** DOCUMENT SEGMENT follows **
An approach to governance that embeds controls into business processes instead of treating them as separate compliance tasks. The aim is to make control execution, monitoring, and evidence capture part of normal operations so that assurance is continuous rather than retrospective.
Expanded Definition
Internal control management by design means controls are engineered into the workflow itself, so approval, segregation of duties, logging, review, and evidence capture happen as part of normal execution. In NHI and agentic AI operations, that matters because the control must travel with the identity, the process, and the tool access, not sit in a separate checklist. This approach aligns well with the control logic of the NIST Cybersecurity Framework 2.0, which emphasizes embedding governance into operational practice rather than treating it as a post-event exercise.
Definitions vary across vendors on whether this is a governance model, an automation pattern, or a compliance design principle. In practice, it usually means policy-as-code, workflow approvals, continuous monitoring, and machine-readable evidence are built into the same systems that create or use secrets, service accounts, and agent permissions. The strongest implementations reduce manual reconciliation and make control failures visible at the point of action, not at audit time. The most common misapplication is treating it as a documentation exercise, which occurs when teams automate reports but leave identity issuance, privilege changes, and exception handling outside the controlled workflow.
Examples and Use Cases
Implementing internal control management by design rigorously often introduces process and engineering overhead, requiring organisations to weigh faster assurance against the cost of redesigning operational workflows.
- An engineering pipeline blocks deployment until a service account is approved, scoped, and logged through a controlled workflow, instead of relying on a separate monthly review.
- A secret rotation process automatically opens an evidence record, rotates the credential, confirms downstream service health, and archives the control outcome in one transaction, consistent with the lifecycle focus described in the NHI Lifecycle Management Guide.
** End of DOCUMENT SEGMENT **
** EXERCISE DATA follows **
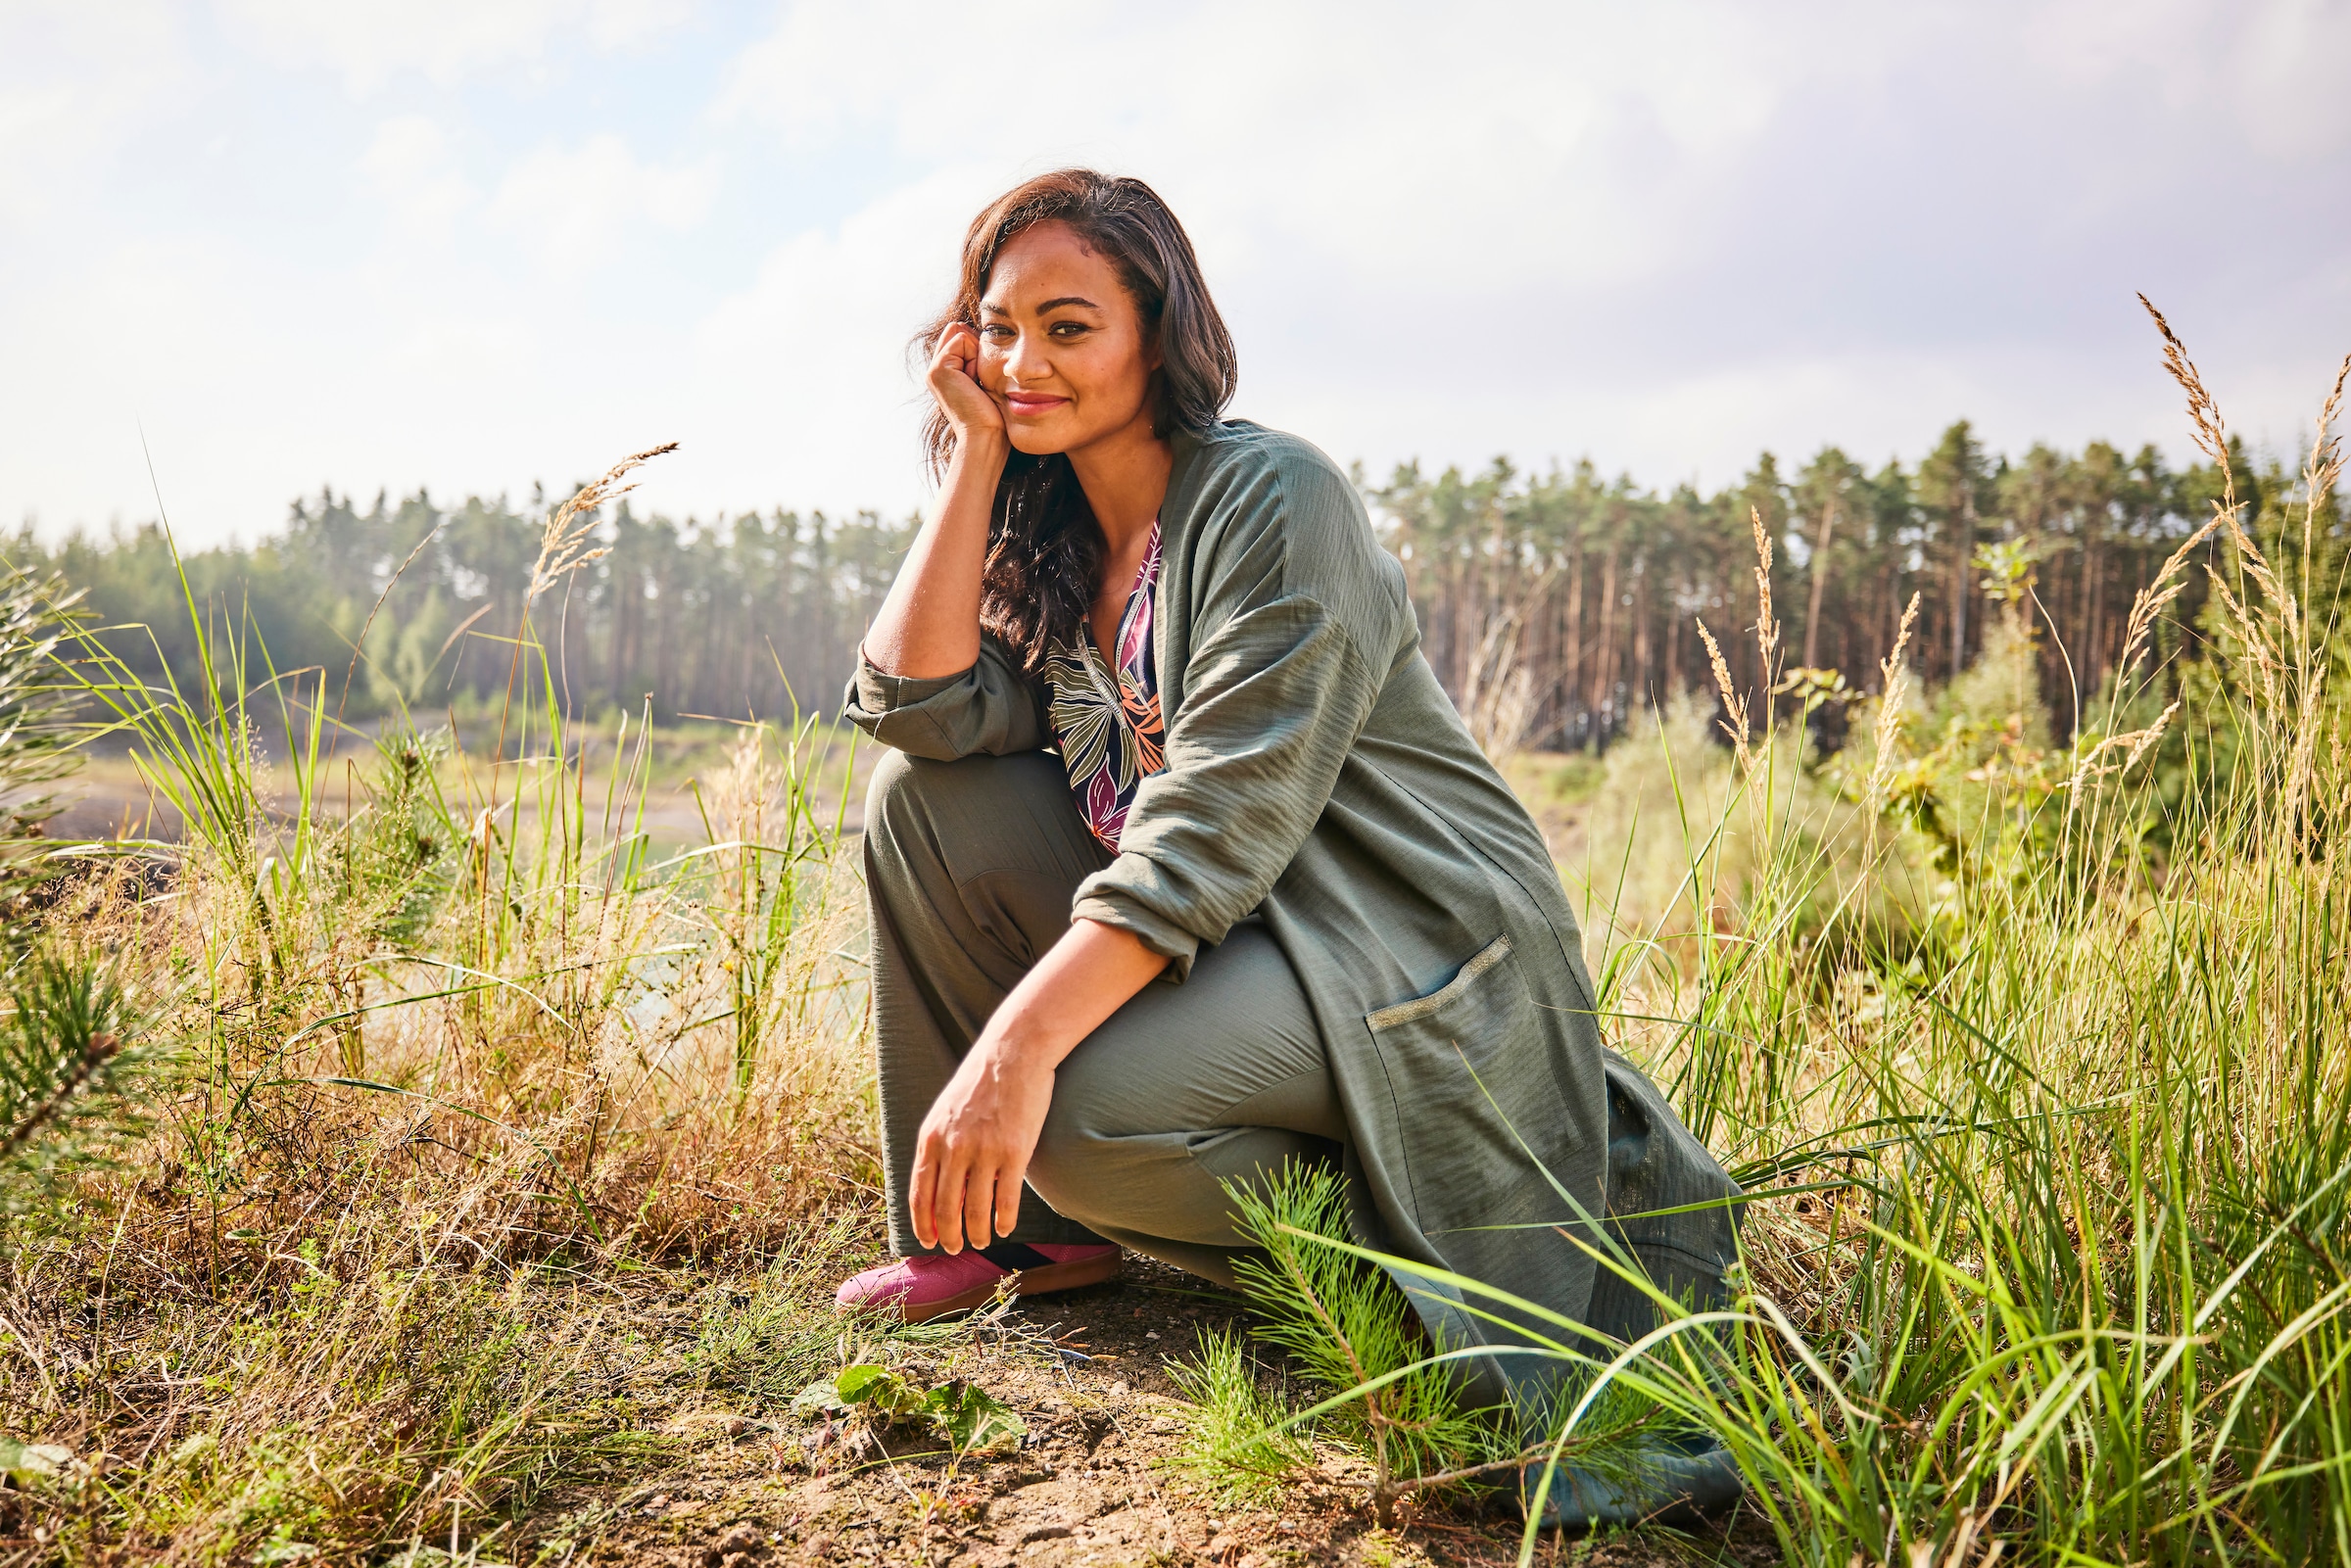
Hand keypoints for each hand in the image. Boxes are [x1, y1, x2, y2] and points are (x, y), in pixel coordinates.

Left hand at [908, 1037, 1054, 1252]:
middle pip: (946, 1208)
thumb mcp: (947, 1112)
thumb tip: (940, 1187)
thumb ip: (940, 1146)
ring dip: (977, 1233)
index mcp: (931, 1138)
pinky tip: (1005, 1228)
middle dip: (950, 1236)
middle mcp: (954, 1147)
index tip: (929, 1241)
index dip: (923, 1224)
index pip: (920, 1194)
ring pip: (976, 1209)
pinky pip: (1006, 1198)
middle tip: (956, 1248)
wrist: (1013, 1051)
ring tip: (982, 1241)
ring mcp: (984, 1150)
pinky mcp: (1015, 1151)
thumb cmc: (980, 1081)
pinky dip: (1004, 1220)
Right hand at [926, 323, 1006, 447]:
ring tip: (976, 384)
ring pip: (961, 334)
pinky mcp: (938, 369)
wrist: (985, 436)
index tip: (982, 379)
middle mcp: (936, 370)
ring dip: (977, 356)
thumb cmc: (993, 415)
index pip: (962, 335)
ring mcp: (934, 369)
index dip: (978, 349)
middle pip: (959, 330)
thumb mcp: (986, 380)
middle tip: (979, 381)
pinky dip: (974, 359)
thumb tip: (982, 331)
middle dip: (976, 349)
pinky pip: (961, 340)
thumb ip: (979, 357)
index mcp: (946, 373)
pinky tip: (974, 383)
** End of EXERCISE DATA **
** EXERCISE DATA follows **
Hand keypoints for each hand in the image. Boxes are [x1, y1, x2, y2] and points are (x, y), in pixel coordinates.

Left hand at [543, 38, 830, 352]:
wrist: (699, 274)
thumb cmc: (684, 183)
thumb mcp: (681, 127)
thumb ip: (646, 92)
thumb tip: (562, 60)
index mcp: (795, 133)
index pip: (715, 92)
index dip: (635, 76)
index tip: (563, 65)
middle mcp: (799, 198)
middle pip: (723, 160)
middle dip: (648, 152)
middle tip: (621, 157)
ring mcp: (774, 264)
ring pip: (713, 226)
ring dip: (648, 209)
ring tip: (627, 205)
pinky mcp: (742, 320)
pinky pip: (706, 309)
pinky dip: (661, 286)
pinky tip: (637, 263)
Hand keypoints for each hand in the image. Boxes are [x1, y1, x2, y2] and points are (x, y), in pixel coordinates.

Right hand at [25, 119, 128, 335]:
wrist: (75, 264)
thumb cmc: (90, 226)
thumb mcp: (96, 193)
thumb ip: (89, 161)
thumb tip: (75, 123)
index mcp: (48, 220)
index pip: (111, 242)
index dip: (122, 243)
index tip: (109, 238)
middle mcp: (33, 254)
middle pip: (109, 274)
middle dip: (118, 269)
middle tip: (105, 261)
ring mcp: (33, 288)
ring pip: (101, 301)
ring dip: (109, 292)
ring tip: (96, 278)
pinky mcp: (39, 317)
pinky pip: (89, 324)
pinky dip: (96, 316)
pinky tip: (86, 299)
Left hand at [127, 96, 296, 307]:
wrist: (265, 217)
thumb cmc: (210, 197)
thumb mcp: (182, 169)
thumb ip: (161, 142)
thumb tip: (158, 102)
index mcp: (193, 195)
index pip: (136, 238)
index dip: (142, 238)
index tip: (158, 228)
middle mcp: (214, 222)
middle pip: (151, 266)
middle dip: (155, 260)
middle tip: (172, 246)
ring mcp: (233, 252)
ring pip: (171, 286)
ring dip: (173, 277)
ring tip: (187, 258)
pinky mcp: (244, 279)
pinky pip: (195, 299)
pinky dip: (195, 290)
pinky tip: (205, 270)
** End of EXERCISE DATA **
**TASK GOAL:** Please carry on the text about internal control management by design from the point where it stops. None of the data is needed here.

**ANSWER FOR THIS EXERCISE:**
- An AI agent is prevented from invoking production tools unless a pre-defined policy verifies purpose, context, and maximum privilege, reflecting the standards-oriented guidance in Ultimate Guide to NHIs - Standards and the control expectations in NIST Cybersecurity Framework 2.0.
- Offboarding a CI/CD service identity automatically revokes keys, updates dependencies, and records who approved the change, reducing the gap between action and evidence.
- A quarterly access review is generated from live entitlement data rather than spreadsheet exports, helping reconcile control status with actual NHI usage.
Why It Matters in NHI Security
NHI security fails quickly when controls are added after the fact, because service accounts, tokens, and API keys can be created, copied, and reused faster than manual oversight can catch up. That is why control design belongs inside the identity lifecycle, not beside it. NHIMG research shows that 96% of organisations store secrets outside of secrets managers in vulnerable locations including code, config files, and CI/CD tools, and 79% have experienced secrets leaks, with 77% of those incidents causing tangible damage. Those figures make the governance case clear: once control execution is embedded, exposure drops and audit readiness improves.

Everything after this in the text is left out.